一羣怨恨的看了柯復一眼,然後在柯復的示意下讓他們先去找察布羅,這一夜沒有回去,察布羅指不定都急成什麼樣子了都,連個影都沒有見着。
這時候,柯復才和琳琳打了個招呼,自己先過去那邊一趟,不然,可就有得煩了。
琳琳本來還不願意,生怕柯復這一跑,又要等上很長的一段時間才能再相會呢。
柯復不停的安慰勸說,最後纔算是給了柯復一絲鬆懈,生怕琳琳不答應,柯復臨走的時候,把翼角巨蜥壓在這裡了,有桑迪看管,翼角巨蜥也跑不了。
翼角巨蜥用十分幽怨的目光看着柯復,柯復一陣惡寒,然後腳底生風往上游趕去。
一個晚上沒有回去,指不定察布羅呼把自己想象成什麼樣子,想想就滿身冷汗啊。
在半路上遇上了一羣光膀子大漢,也就是剛剛被釋放的親衛。
柯復打了個招呼後便直接超了他們的車,繼續往前跑去,沒有了翼角巨蜥,代步的沒有,又要靠自己的雙腿趕路這種感覺還真的是非常的不爽啊。
很快的,柯復來到了昨天的宿營地,察布羅等人臉色嚴峻的站着,似乎是在商討什麼。
這個時候,遠處飛奔而去的柯復就成爲了耀眼的存在。
察布羅第一眼看見柯復的那個眼神,簡直就像是迷路的孩子看見爹,空腹的孩子看見娘一樣,那眼神,讓人滿頭黑線。
“有什麼發現麼?!”這是察布羅對柯復說的第一句話。
“有!下面的人是海貝思坦言家族的三小姐,你那些人昨天就在那度過了一個舒適的晚上!”柯復將舒適二字重重的說道,彷彿,他們真的過得很舒適似得。
但是,察布羅又怎麼知道,他的那羣親衛,一晚上被人綁着,而且光着膀子讓別人看了一晚上,這實在是太過於有傷風化了,他們感覺受不了,但是桑迪在旁邊卻是沒有辦法撒野。
“哦?”察布羅意味深長的看了柯復一眼,道:“我就說嘛,某人昨天沒有回來,莫不是……嘿嘿!”
要不是看在還有不少親衛在察布羅身邊,柯復都想痛扁他一頓了,那奸笑,實在是太欠扁了!
柯復也沒解釋,在這個時候解釋,總是會讓人感覺你是在掩飾了,所以,賠笑是最好的辦法了。
察布羅也沒有追問,因爲,他已經看見了他那羣光膀子的親衛正往這這邊過來了。
察布羅吩咐其他親衛趕忙把昨天已經晾乾了的鎧甲和衣服給了他們,這都是親衛,是羅多克皇室的代表,讓別人看見這副景象,怕是會讓人浮想聯翩了。
等着衆將士穿戴好了衣物,整個隊伍又有了一番精神頭,就是這羣被綁的不太精神,昨天晚上睡不好啊。

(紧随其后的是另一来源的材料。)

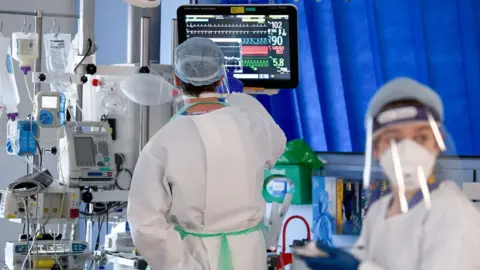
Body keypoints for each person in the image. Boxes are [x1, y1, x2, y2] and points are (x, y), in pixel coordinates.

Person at [127, 37, 286, 270]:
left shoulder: (161, 144)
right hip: (248, 258)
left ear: (176, 79)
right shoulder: (253, 125)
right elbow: (277, 146)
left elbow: (145, 225)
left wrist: (182, 265)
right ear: (221, 77)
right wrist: (242, 99)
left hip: (193, 257)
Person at [298, 77, 480, 270]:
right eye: (393, 139)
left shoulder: (451, 213)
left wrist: (357, 268)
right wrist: (335, 258)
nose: (408, 150)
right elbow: (367, 257)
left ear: (437, 144)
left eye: (421, 137)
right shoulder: (380, 210)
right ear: (376, 149)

藉着機會,柯複道:“翼角巨蜥還在那邊當人質呢,我去那邊好了,反正晚上會相遇的。”
“嗯……好吧,去吧,這裡不太遠,不會有什麼事的。”察布羅說道。
“嗯,那拜拜你勒~!”柯復說着又一次腳底生風,譁然離開,捲起的煙塵讓所有人都睜不開眼睛,只能是暗暗誇讚柯復的速度十分的一流,不過,爲什麼不用漂浮術呢?!
這是所有人心中的疑惑,是一個大大的疑惑。
而奔跑中的柯復卻是全然不知,正如那句話,戀愛的時候,人的智商是無下限了,柯復不過是忘記了而已!